The girls know her well too, admits JoAnn, whose husband Don ’81 was a Horned Frog baseball player and frequent visitor to the trio’s classrooms.
“They can read my moods and body language, and they can detect when something is bothering me,” she said. “And they just come right out and ask me about it.”
Shannon and Katie credit their mother’s versatility and professionalism for opening a door for them in the district.
“There was a time when I think we worried about people dreading another Peterson or wondering if three was too many in one school,” Shannon said. “But we’ve gotten nothing but support from everyone.”

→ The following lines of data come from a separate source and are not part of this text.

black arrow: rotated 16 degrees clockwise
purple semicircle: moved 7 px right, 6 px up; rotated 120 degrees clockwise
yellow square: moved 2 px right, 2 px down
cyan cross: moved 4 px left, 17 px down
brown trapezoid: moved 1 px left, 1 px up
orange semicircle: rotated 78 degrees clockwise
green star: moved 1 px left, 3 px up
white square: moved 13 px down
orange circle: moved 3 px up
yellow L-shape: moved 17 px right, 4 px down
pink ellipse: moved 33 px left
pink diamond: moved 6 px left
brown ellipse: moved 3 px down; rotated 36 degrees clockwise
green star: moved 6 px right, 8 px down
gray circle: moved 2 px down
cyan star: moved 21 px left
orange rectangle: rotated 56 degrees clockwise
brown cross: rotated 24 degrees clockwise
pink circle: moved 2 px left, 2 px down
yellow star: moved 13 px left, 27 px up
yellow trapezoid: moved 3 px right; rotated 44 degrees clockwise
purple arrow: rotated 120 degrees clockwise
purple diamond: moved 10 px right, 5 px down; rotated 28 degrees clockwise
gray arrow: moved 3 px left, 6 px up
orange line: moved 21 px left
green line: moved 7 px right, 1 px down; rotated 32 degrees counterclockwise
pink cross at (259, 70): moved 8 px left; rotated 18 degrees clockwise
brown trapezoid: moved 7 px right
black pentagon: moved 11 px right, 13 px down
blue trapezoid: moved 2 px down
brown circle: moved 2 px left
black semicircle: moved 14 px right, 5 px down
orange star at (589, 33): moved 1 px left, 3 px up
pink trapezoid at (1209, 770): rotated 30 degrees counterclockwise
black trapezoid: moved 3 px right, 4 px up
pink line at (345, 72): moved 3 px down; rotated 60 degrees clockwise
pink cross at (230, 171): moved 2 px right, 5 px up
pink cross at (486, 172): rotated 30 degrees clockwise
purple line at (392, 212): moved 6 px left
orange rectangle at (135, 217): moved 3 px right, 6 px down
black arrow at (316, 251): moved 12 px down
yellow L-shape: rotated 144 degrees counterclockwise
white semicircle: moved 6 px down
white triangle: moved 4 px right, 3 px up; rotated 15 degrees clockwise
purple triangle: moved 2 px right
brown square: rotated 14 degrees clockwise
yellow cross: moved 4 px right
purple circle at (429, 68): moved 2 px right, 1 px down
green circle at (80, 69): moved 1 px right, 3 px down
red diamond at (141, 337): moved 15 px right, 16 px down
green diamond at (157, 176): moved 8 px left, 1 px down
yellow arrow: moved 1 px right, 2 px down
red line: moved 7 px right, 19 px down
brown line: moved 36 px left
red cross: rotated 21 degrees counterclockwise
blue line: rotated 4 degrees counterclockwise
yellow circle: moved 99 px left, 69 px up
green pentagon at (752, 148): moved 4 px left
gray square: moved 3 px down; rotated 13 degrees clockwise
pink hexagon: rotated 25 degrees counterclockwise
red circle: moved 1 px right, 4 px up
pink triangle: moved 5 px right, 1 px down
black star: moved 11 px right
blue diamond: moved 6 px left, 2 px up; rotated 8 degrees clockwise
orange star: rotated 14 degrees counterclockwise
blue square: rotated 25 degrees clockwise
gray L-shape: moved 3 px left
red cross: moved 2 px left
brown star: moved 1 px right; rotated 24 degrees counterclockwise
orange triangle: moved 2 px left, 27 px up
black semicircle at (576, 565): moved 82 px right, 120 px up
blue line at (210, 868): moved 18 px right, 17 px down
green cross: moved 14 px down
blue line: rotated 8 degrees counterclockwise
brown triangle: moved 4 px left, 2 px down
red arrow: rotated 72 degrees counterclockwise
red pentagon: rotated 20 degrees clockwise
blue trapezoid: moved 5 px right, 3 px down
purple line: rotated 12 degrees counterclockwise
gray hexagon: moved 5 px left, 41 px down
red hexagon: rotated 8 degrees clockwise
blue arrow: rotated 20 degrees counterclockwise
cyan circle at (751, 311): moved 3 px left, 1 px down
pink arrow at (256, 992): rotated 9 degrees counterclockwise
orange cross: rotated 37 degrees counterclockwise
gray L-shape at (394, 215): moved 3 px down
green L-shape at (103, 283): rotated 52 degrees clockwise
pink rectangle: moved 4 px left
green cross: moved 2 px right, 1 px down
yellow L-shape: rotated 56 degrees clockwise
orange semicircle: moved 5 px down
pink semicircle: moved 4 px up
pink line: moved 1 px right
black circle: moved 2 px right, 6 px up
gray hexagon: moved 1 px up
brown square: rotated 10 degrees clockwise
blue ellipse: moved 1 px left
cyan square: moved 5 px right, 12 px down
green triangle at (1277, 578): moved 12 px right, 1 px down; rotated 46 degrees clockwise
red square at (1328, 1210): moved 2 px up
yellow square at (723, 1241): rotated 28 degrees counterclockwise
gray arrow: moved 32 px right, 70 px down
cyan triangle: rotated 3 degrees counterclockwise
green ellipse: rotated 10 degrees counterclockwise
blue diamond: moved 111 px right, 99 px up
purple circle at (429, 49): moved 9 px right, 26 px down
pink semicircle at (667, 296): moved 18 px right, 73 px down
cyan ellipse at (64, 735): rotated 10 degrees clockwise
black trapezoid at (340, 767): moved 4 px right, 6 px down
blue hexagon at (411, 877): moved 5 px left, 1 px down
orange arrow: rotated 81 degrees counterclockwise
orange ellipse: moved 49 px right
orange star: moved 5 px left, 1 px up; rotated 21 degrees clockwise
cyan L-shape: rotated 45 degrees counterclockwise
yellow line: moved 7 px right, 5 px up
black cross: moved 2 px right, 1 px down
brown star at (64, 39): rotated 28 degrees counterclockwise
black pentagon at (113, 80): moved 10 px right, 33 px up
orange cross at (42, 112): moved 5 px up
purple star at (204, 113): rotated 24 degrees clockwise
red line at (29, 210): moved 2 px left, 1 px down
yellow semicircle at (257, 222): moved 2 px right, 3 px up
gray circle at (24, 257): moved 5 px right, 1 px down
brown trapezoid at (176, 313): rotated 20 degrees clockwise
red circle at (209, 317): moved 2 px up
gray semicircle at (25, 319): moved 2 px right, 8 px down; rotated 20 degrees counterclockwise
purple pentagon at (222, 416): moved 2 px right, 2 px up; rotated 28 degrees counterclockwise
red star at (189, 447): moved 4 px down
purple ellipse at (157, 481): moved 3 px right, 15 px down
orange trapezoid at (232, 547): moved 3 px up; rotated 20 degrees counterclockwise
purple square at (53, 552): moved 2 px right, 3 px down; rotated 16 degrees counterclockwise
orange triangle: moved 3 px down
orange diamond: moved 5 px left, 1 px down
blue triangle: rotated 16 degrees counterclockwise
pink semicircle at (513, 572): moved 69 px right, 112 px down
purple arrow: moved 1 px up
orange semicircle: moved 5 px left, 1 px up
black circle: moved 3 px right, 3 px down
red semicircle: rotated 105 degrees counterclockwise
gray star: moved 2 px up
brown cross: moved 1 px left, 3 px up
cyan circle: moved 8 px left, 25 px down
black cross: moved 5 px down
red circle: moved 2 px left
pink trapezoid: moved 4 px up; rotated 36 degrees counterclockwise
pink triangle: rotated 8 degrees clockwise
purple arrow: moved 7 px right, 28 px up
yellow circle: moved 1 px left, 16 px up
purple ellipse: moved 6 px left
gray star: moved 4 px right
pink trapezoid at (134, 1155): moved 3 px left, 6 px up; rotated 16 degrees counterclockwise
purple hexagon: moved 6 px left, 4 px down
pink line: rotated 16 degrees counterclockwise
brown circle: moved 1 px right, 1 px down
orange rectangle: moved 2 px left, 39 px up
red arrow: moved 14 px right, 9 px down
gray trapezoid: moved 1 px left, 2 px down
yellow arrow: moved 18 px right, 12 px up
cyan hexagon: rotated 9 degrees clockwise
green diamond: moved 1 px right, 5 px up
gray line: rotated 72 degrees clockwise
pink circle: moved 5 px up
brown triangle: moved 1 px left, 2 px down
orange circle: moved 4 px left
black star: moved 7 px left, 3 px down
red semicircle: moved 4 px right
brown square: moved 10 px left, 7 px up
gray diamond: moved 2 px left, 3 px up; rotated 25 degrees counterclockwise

The trio even has nicknames, Cobb said.
“Sometimes they are called ‘Momma Peterson, Middle Peterson and Little Peterson,’ ” she said. “And we know they all went to TCU.”
There are six Frog alums at Durham and the Petersons aren’t shy about boasting where they came from.
“Dale Young [TCU director of student teaching and career services] helped get us into student teaching here,” Shannon said. “He was a great role model. I felt like TCU totally prepared me in every way for my teaching career.”
The Petersons calculate that as many as seven current Durham students could have all three of them before they leave the school – what they call “The Trifecta.”
But the students have some thought of their own about the teaching trio.
“They say we all walk the same,” Katie said. “That’s kind of weird, but I think it must mean we’re okay.”